Is Your “Executive Suite” Emotionally Intelligent?
In a previous company where I worked, we had a VP who would often yell at people and call them an “idiot” if they had any thought or idea that he did not like. Today, organizations are faced with the challenge to evolve their leadership team in order to attract and retain new talent. This requires a shift from an outdated, intimidating, and dictatorial style of leadership to a more collaborative and cooperative style. However, the executive suites in most organizations are usually very direct, assertive, and highly intelligent people with big egos. Their aggressive nature allowed them to climb the corporate ladder. But, once they entered the executive suite, their ego began to hinder the success of the entire organization. What they lack is emotional intelligence.

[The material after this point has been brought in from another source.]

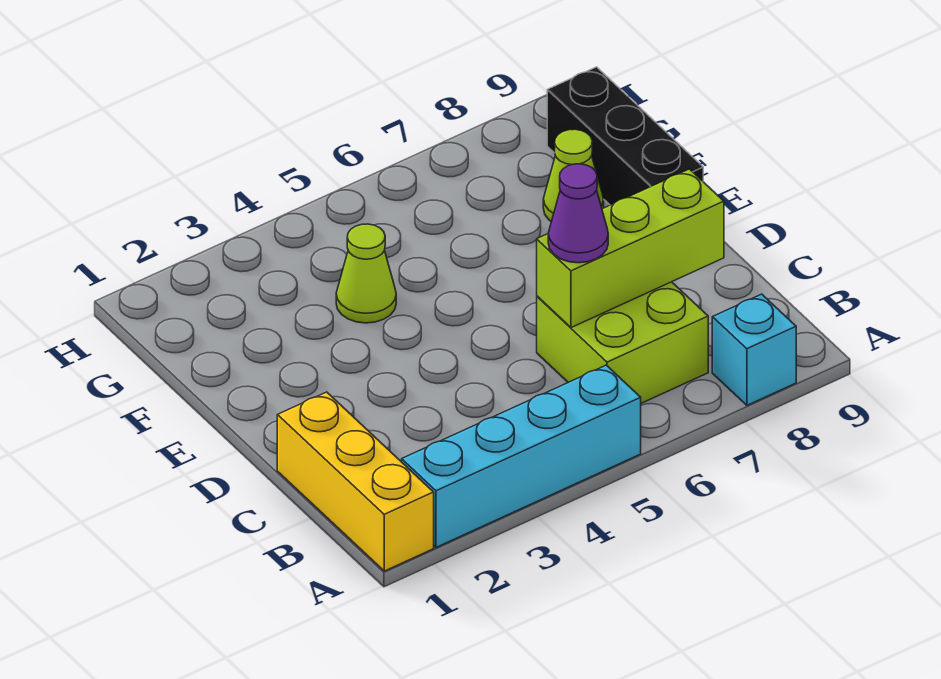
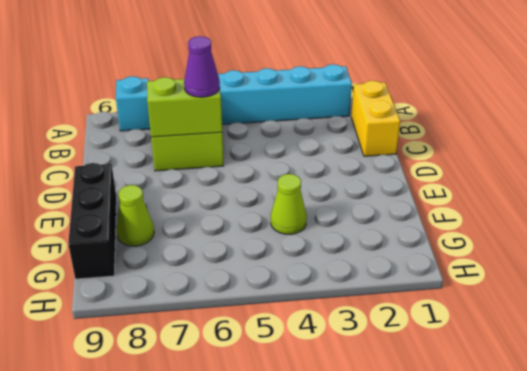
yellow brick A1:C1 level 1 -> yellow brick B1:C1 level 1
lime brick C6:C8 level 2 -> lime brick C6:C7 level 2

Google defines Emotional Intelligence as “the capacity to be aware of, control, and express one’s emotions, and to handle interpersonal relationships judiciously and empathetically.” Emotional intelligence puts an ego in check and is often the difference between acting in an agreeable manner or saying something unreasonable.

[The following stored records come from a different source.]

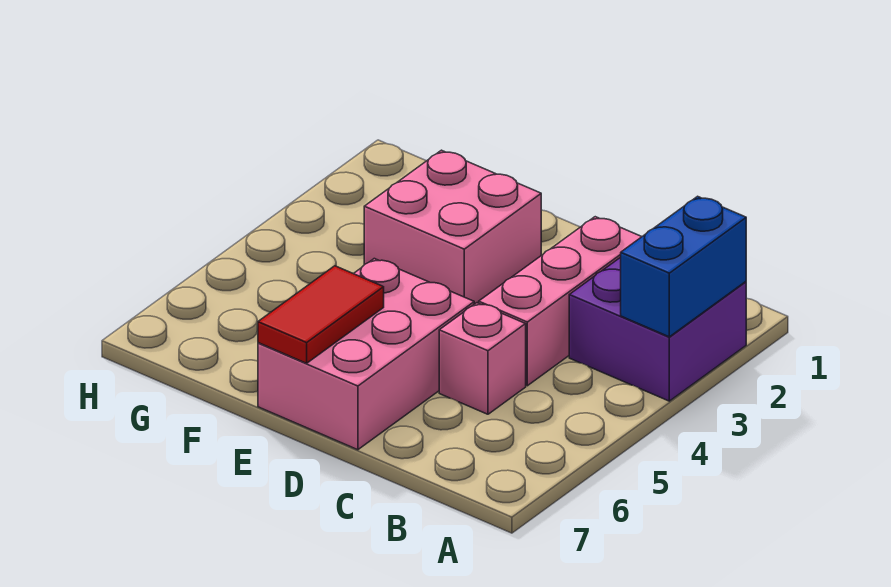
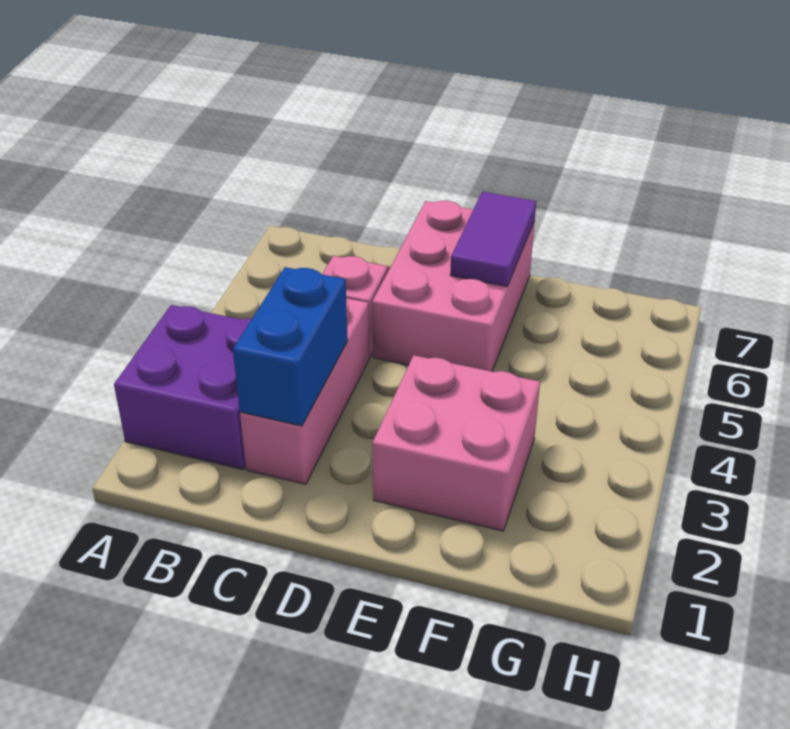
blue brick A2:A3 level 2 -> blue brick C2:C3 level 2
red tile E6:E7 level 2 -> purple tile E6:E7 level 2

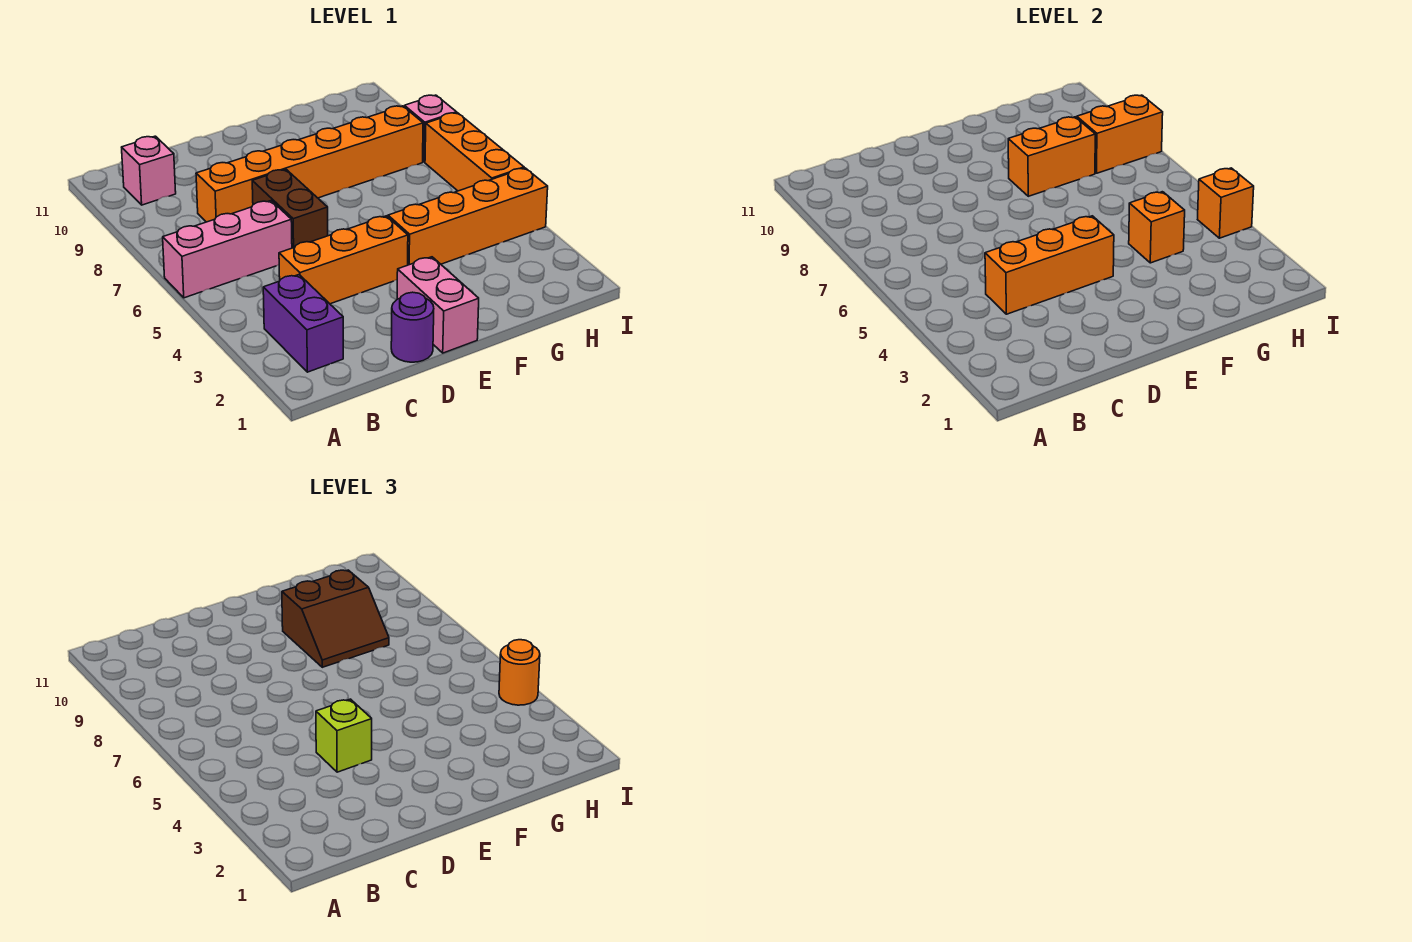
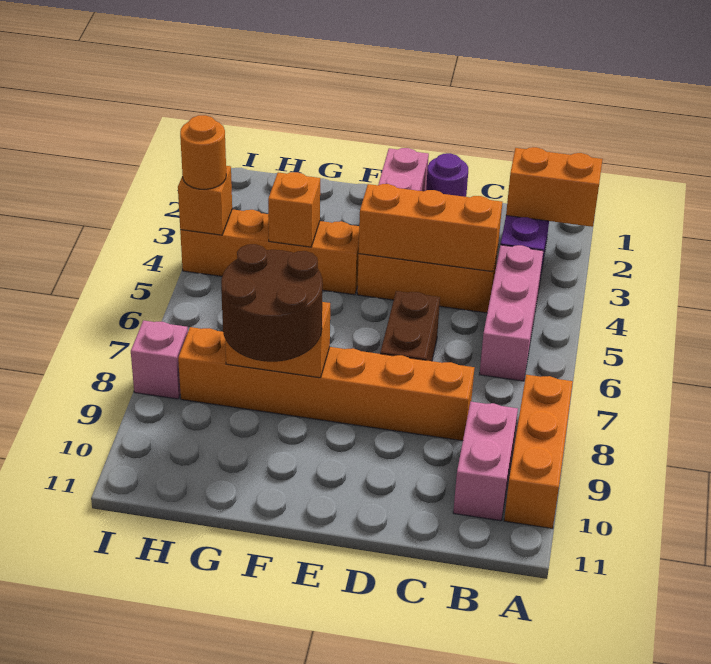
pink brick A6:C6 level 1 -> pink brick B4:B6 level 1
pink brick B10 level 1 -> pink brick B9:B10 level 1
lime brick D4 level 3 -> none
brown slope F8:G9 level 3 top 9 -> brown round brick F8:G9 level 3
orange brick H8:I8 level 2 -> orange brick A2:B2 level 2
orange brick I5:I7 level 1 -> orange brick A8:A10 level 1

Being emotionally intelligent becomes increasingly critical the higher one goes up in an organization. Yet, research suggests emotional intelligence fades as people move above middle management. Often, the CEO has the lowest emotional intelligence score in organizations! Why? Because of what author Marshall Goldsmith calls “The Paradox of Success” in his best-selling book “What Got You Here Won’t Get You There.” Executives think they are successful because of the way they acted and treated people on their climb. Goldsmith says it is despite the way they acted and treated people. He goes on to say that the higher you go up in an organization, the more your interpersonal flaws will become magnified.
So, how do you know if your executive suite has emotional intelligence? Here are five simple questions:
1. Does everyone on your executive team have good interpersonal skills?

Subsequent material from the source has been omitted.